[Text-based design files]
++++++

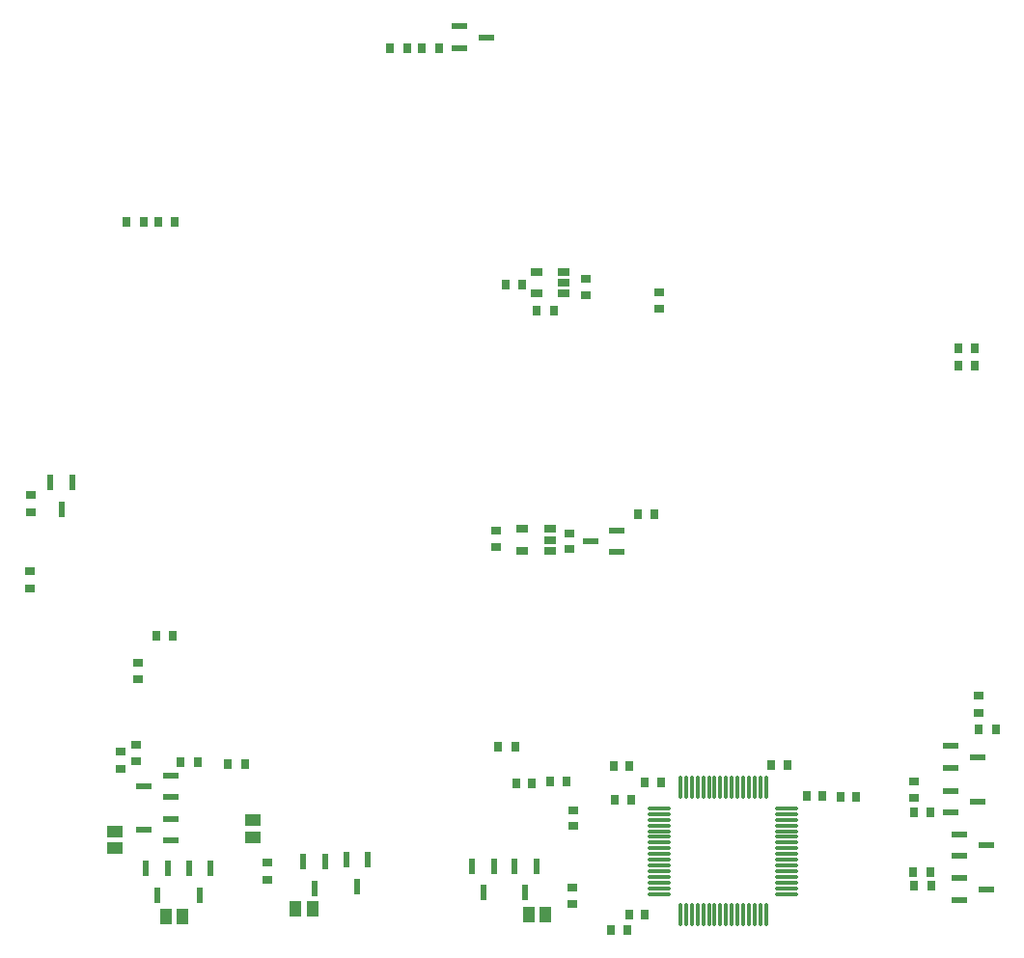
<source format=gbr>
%TF.GenerationSoftware,Altium Limited,Altium Designer,18.1.7 (191)*%
G04 Layer_Color=128*
%FSLAX45Y45*%
%MOMM*%
%TF.FileFunction,Paste,Bot*%
%TF.Part,Single*%
G01*
G75*
%TA.AperFunction,SMDPad,CuDef*%
%ADD11R,1.45000X0.60000*%
%ADD12R,0.90000X0.70000*%
%ADD15R,0.60000X1.45000*%
%ADD17R,1.10000X1.40000*%
%ADD19R,0.70000X0.90000*%
%ADD20R,0.90000X0.80000*%
%ADD21R,0.80000X0.90000*%
%ADD24R,1.10000X0.65000*%
%ADD29R,1.40000X1.10000*%
%ADD69O,2.10000X0.30000*%
%ADD70O,0.30000X2.10000*%
D11*
X2752501Y3299998D02*
D03*
X2987502Y3205002D02*
D03*
Y3395000D02*
D03*
Y3774999D02*
D03*
Y3585002D02*
D03*
X2752501Y3679998D02*
D03*
X10142499Y3162498D02*
D03*
X9907499Y3257499D02*
D03*
Y3067502D02*
D03*
X10067498Y3937498D02*
D03*
X9832503Y4032499D02*
D03*
Y3842502D02*
D03*
X5755000Y10252502D02*
D03*
X5519999Y10347498D02*
D03*
Y10157501D02*
D03*
X6669999Y5830001D02*
D03*
X6905000Y5735000D02*
D03*
Y5925002D02*
D03*
X10067498Y3545002D02*
D03*
X9832503Y3639998D02*
D03*
Y3450001D02*
D03*
X10142499Y2777500D02*
D03*
X9907499Y2872501D02*
D03*
Y2682499D02*
D03*
D12*
X3837498Y3010002D02*
D03*
Y2859999D02*
D03*
X6507500Y2792501D02*
D03*
Y2642499D02*
D03*
X2684998Y4047500D02*
D03*
Y3897498D02*
D03*
X9505000Y3574999D02*
D03*
Y3725001D02*
D03*
X1749999Y5567502D02*
D03*
Y5417500D02*
D03*
X2547498Y3832499D02*
D03*
Y3982502D02*
D03*
X1760002Y6082502D02*
D03*
Y6232500D02*
D03*
X2704998Y4615002D02*
D03*
Y4764999D02*
D03*
X10080000Y4475002D02*
D03*
Y4325000D02*
D03*
D15*
X2867503Y2722499D02*
D03*
X2962499Y2957500D02*
D03*
X2772501D02*
D03*
X3245002Y2722499D02*
D03*
X3339998Y2957500D02*
D03*
X3150001D02*
D03*
X4529999Y3032501D02*
D03*
X4720001D02*
D03*
X4625000Y2797500D02*
D03*
X6005002Y2979999D02*
D03*
X6194999D02*
D03*
X6099998Y2744998D02*
D03*
X4152499Y3019999D02*
D03*
X4342501D02*
D03*
X4247500Y2784998D02*
D03*
X2029998Y6112500D02*
D03*
X2125000Y6347501D02*
D03*
X1935002D02*
D03*
X5635000Y2979999D02*
D03*
X5825002D02*
D03*
X5730001Y2744998D02*
D03*
D17*
X3095001Y2532498D02*
D03*
X2944999D02*
D03*
X6277498Y2550003D02*
D03*
X6127501D02*
D03*
X4085001Y2604846D02*
D03*
X4234998D02*
D03*
D19*
X3077500Y3894999D02*
D03*
X3227502D02*
D03*
X6010001Y4025001D02*
D03*
X5859998D02*
D03*
X3492500Y3870000D02*
D03*
X3642502D02*
D03*
X9502501Y2930002D02*
D03*
X9652498D02*
D03*
X5062499Y10157501D02*
D03*
X4912502D02*
D03*
X3027502Y8630001D02*
D03*
X2877500D02*
D03*
X2750002Y8632500D02*
D03*
X2600000D02*
D03*
X9505000Y3452500D02*
D03*
X9655002D02*
D03*
X5190002Y10157501D02*
D03*
X5339999D02*
D03*
X9507499Y2807503D02*
D03*
X9657502D02*
D03*
X6074999Y8079999D02*
D03*
X5925002D02*
D03*
X6202502Y7850002D02*
D03*
X6352499D02*
D03*
X6847500Y2417501D02*
D03*
X6997502D02*
D03*
X9895002Y7520000D02*
D03*
X10044999D02*
D03*
X9895002Y7372502D02*
D03*
X10044999D02*
D03*
X3010002Y4997501D02*
D03*
X2859999D02*
D03*
X10230002Y4180002D02*
D03*
X10080000D02*
D03*
D20*
X6522502Y3470001D02*
D03*
Y3330001D02*
D03*
X7272498Y8012501D02*
D03*
Y7872501D02*
D03*
X5844997Y5922498D02*
D03*
Y5782498D02*
D03*
X6487500Y5759999D02*
D03*
Y5899998D02*
D03*
X6627500Y8130002D02*
D03*
Y7990002D02*
D03*
D21*
X8259999Y3862502D02*
D03*
X8399998D02*
D03*
X6019998Y3705001D02*
D03*
X6159998D02*
D03*
X7227499Y6070001D02*
D03*
X7087499D02*
D03*
X8565002Y3594999D02*
D03*
X8705002D02*
D03*
X9005001Y3582502D02*
D03*
X8865001D02*
D03*
X6320003Y3717498D02*
D03*
X6460002D02*
D03*
X6887500Y3562502D02*
D03*
X7027499D02*
D03*
X7147499Y2549997D02*
D03*
X7007499D02*
D03*
X7015002Y3854999D02*
D03*
X6874998D02*
D03*
X7289998Y3714999D02*
D03*
X7149998D02*
D03*
D24*
X6074999Y5937499D02*
D03*
Y5747502D02*
D03*
X6314999D02*
D03*
Y5842498D02*
D03*
Y5937499D02*
D03*
X6197498Y8195000D02*
D03*
Y8004998D02*
D03*
X6437498D02*
D03*
Y8099999D02*
D03*
Y8195000D02*
D03*
D29*
X2497501Y3135000D02*
D03*
Y3285002D02*
D03*
X3707501Y3382503D02*
D03*
Y3232501D02*
D03*
D69*
X8395000Y3434999D02*
D03*
Y3485002D02*
D03*
Y3335000D02*
D03*
Y3385002D02*
D03*
Y3135000D02*
D03*
Y3185003D02*
D03*
Y3084998D02*
D03*
Y3285002D02*
D03*
Y3235000D02*
D03*
Y2984998D02*
D03*
Y3035000D02*
D03*
Y2784998D02*
D03*
Y2835001D02*
D03*
Y2735001D02*
D03*
Y2935000D02*
D03*
Y2884998D02*
D03*
X7275002Y3485002D02*
D03*
Y3434999D02*
D03*
Y3235000D02*
D03*
Y3285002D02*
D03*
Y3185003D02*
D03*
Y3385002D02*
D03*
Y3335000D02*
D03*
Y2984998D02*
D03*
Y3035000D02*
D03*
Y2935000D02*
D03*
Y3135000D02*
D03*
Y3084998D02*
D03*
Y2884998D02*
D03*
Y2835001D02*
D03*
Y2784998D02*
D03*
Y2735001D02*
D03*
D70*
X8210001Y3670000D02*
D03*
X8159999D02*
D03*
X8059999D02*
D03*
X8010002D02*
D03*
X8110002D02*
D03*
X7910002D02*
D03*
X7959999D02*
D03*
X7860000D02*
D03*
X7810002D02*
D03*
X7760000D02*
D03*
X7910002Y2550003D02*
D03*
X7860000D02*
D03*
X7959999D02*
D03*
X7760000D02*
D03*
X7810002D02*
D03*
X8159999D02*
D03*
X8110002D02*
D03*
X8210001D02*
D03*
X8010002D02*
D03*
X8059999D02*
D03*
X7660000Y3670000D02*
D03*
X7610003D02*
D03*
X7710002D02*
D03*
X7460000D02*
D03*
X7560000D02*
D03*
X7509998D02*
D03*
X7660000Y2550003D02*
D03*
X7710002D02*
D03*
X7560000D02*
D03*
X7509998D02*
D03*
X7610003D02*
D03*
X7460000D02*
D03*
%TF.MD5,d4aa99da1254dbe7b8469ebc9a4735f5*%
M02*

</source>
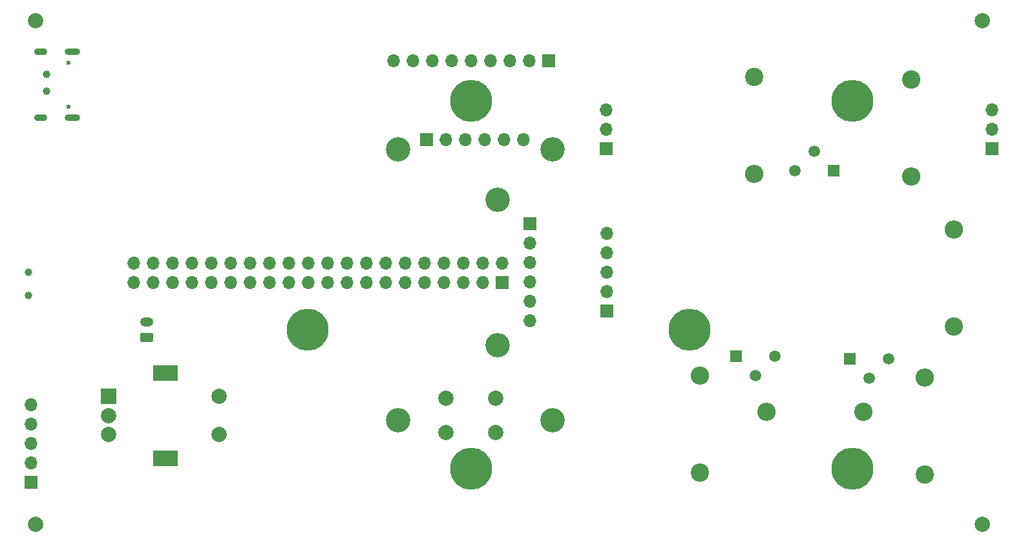
<source format=gbs>
G04 #@! TF.GenerationSoftware,KiCad,Pcbnew,9.0.0*
G04 #@! TF.CreationDate,2025-04-29T13:35:45+03:00*
G04 #@! TF.ProjectId,Embedded-Board,456d6265-6464-4656-942d-426f6172642e,rev?*
G04 #@! TF.SameCoordinates,Original*
G04 #@! TF.FileFunction,Soldermask,Bot*
G04 #@! TF.FilePolarity,Negative*
%FSLAX46Y46*%
G04 Gerber Fmt 4.6, Leading zero omitted, Abs format (unit mm)*
G04 Created by KiCad (PCBNEW 9.0.0) date 2025-04-29 13:35:45*
%MOMM*%
%LPD*%
G01*
G04 APERTURE LIST*
G04 Aperture macros list*
%AMRoundRect*
0 Rectangle with rounded corners*
0 $1 Rounding radius*
0 $2 $3 $4 $5 $6 $7 $8 $9 X,Y pos of 4 corners*
0 Add a 4 corners polygon primitive as box body*
4,1,4,$2,$3,$4,$5,$6,$7,$8,$9,$2,$3,0*
0 Add four circle primitives for the rounded corners*
1,1,$1+$1,$2,$3*
1,1,$1+$1,$4,$5*
1,1,$1+$1,$6,$7*
1,1,$1+$1,$8,$9*
0 Add four rect primitives between the rounded corners*
20,1,$1+$1,$2,$3,$4,$5,0*
20,1,$1+$1,$4,$5,$6,$7,0*
20,1,$1+$1,$6,$7,$8,$9,0*
20,1,$1+$1,$8,$9,$2,$3,0*%
G04 Aperture macros list end*
%ADD10R,1.700000X1.700000*%
%ADD11O,1.700000X1.700000*%
%ADD12C,5.500000*%
%ADD13C,2.000000*%
%ADD14RoundRect,0.250000X0.625000X-0.350000X0.625000X0.350000X-0.625000X0.350000X-0.625000X-0.350000X0*%
%ADD15O,1.750000X1.200000*%
%ADD16R,2.000000X2.000000*%
%ADD17R,3.200000X2.000000*%
%ADD18C,1.000000*%
%ADD19C,0.600000*%
%ADD20O,2.000000X0.900000*%
%ADD21O,1.700000X0.900000*%
%ADD22C,2.400000*%
%ADD23O,2.400000X2.400000*%
%ADD24R,1.500000X1.500000*%
%ADD25C,1.500000*%
%ADD26C,3.200000*%
G04 APERTURE END LIST*
D10*
X77550000Y-112179999D03*
D11*
X77550000Y-109639999D03*
X77550000Y-107100000D03*
X77550000Y-104559999D03*
X77550000Y-102019999D03*
D12*
X163800000Y-92150000D03*
D13*
X78150003Y-51649999D03*
D10*
X152850000Y-68440000D03*
D11*
X152850000Y-65900000D03*
X152849999Y-63359999D03*
D10*
X145300000Y-56950000D03*
D11*
X142760000Y-56950000D03*
X140220001Y-56950000D03*
X137680000Y-56950000D03*
X135140000Y-56950000D03*
X132600000Y-56950000D03*
X130060000Y-56950000D03*
X127519999Y-56950000D03*
X124980000Y-56950000D03*
D10*
X203450000Y-68440000D03*
D11*
X203450000Y-65900000D03*
X203449999Y-63359999D03*
D12*
X185150000Y-110350000D03*
D14*
X92700000Y-93150000D03*
D15*
X92700000Y-91149999D03*
D12*
X113800000Y-92150000D03*
D13*
X78150000Y-117650000D03*
X131900000Y-101150000D03*
X138400000Y-101150000D03*
X131900000Y-105650000D03*
X138400000Y-105650000D03*
D12*
X135150000Y-110350000D03*
D13*
X202150000Y-51650000D03*
D16*
X87650000Y-100900000D03*
D13*
X87650000Y-105900000D03*
X87650000Y-103400000D03*
D17*
X95150000Y-97800000D03*
X95150000Y-109000000D03*
D13*
X102150000Y-105900000D03*
X102150000Y-100900000D03*
D12*
X185150000Y-62150000D03*
D10*
X139250000Y-85940000D03*
D11*
X139250000Y-83400000D03*
X136710000Y-85940000D03*
X136710000Y-83400000D03*
X134170001Y-85940000D03*
X134170000Y-83400000D03*
X131630000Y-85940000D03*
X131630000Y-83400000D03*
X129090000Y-85940000D03*
X129090000Y-83400000D03*
X126550000Y-85940000D03*
X126550000Y-83400000D03*
X124010000Y-85940000D03*
X124010000Y-83400000D03*
X121469999Y-85940000D03*
X121470000Y-83400000D03*
X118930000Y-85940000D03*
X118930000Y-83400000D03*
X116390000Y-85940000D03*
X116390000Y-83400000D03*
X113850000Y-85940000D03*
X113850000Y-83400000D03*
X111310001Y-85940000D03*
X111310000Y-83400000D03*
X108770000Y-85940000D03*
X108770000Y-83400000D03*
X106230000Y-85940000D03*
X106230000Y-83400000D03*
X103690000Y-85940000D03*
X103690000Y-83400000D03*
X101150001Y-85940000D03*
X101150000Y-83400000D03*
X98609999Y-85940000D03*
X98610000Y-83400000D03*
X96070000Y-85940000D03*
X96070000Y-83400000D03*
X93530000Y-85940000D03*
X93530000Y-83400000D03*
X90990000Y-85940000D03*
X90990000Y-83400000D03*
D10*
X153000000Y-89729999D03*
D11*
X153000000Y-87189999D03*
X153000000Y-84650000D03*
X153000000Y-82109999D03*
X153000000Y-79569999D03*
D18*
X77150000Y-84650000D03*
X77150000Y-87650000D03*
D13*
X202149997Y-117650001D03*
D19*
X82470000Y-57185000D03*
X82470000Y-62965000D03*
D20*
X82970000Y-55750000D03*
D21*
X78790000Y-55750000D03*
D20*
X82970000Y-64400000D03*
D21*
X78790000Y-64400000D03*
D12*
X135150000Y-62150000D03*
D22*
X172300000Y-59050000D03*
D23*
X172300000Y-71750000D03*
D22*
X165150000Y-110900000D03*
D23*
X165150000Y-98200000D03*
D18*
X79550000Y-58700000D03*
D22*
X186600000Y-102899999D03*
D23*
X173900000Y-102899999D03*
D10*
X142850000Y-78300000D03*
D11*
X142850000Y-80840000D03*
X142850000Y-83379999D03*
X142850000Y-85920001D03*
X142850000Y-88460000D03*
X142850000Y-91000000D03*
D24*
X169860000Y-95630001D03*
D25*
X172400000Y-98170001D03*
X174940002Y-95629999D03*
D24*
X184810001Y-95930000D03*
D25*
X187350001Y-98470000D03*
X189890001Y-95930001D03*
D10*
X129356379Y-67243216D03*
D11*
X131896379Y-67243216D03*
X134436378Y-67243216D03*
X136976380Y-67243216D03*
X139516379Y-67243216D03*
X142056379Y-67243216D03*
D26*
X125606378Y-103993215D03*
D22*
X192800000Y-59350000D03*
D23*
X192800000Y-72050000D03*
D26*
X145806379Y-68493216D03*
X138650000Y-94150000D03*
X138650000Y-75149998D03*
D18*
X79550000Y-60950000D03*
D22*
X194600000Y-111150000D03*
D23*
X194600000Y-98450000D03*
D26*
X125606379Y-68493216D03*
D24*
X182690000Y-71370000D03*
D25*
X180150000Y-68830000D03*
X177609999Y-71370001D03*
D26*
X145806378Y-103993215D03*
D22*
X198450000Y-91700000D03*
D23*
X198450000Y-79000000D03*
M02*

</source>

++++++

▶ Work task
All lines above from the line with "X1749999Y5567502D02*" through the line with "X4529999Y3032501D02*", both included, are to be set down exactly, with nothing else.

▶ Your solution
X1749999Y5567502D02*
D03*
Y5417500D02*
D03*
X2547498Y3832499D02*
D03*
Y3982502D02*
D03*
X1760002Y6082502D02*
D03*
Y6232500D02*
D03*
X2704998Y4615002D02*
D03*
Y4764999D02*
D03*
X10080000Y4475002D02*
D03*
Y4325000D02*
D03*
D15*
X2867503Y2722499D02*
D03*
X2962499Y2957500D02*
D03*
X2772501D02*
D03*
X3245002Y2722499D02*
D03*
X3339998Y2957500D02*
D03*
X3150001D02*
D03*
X4529999Y3032501D02*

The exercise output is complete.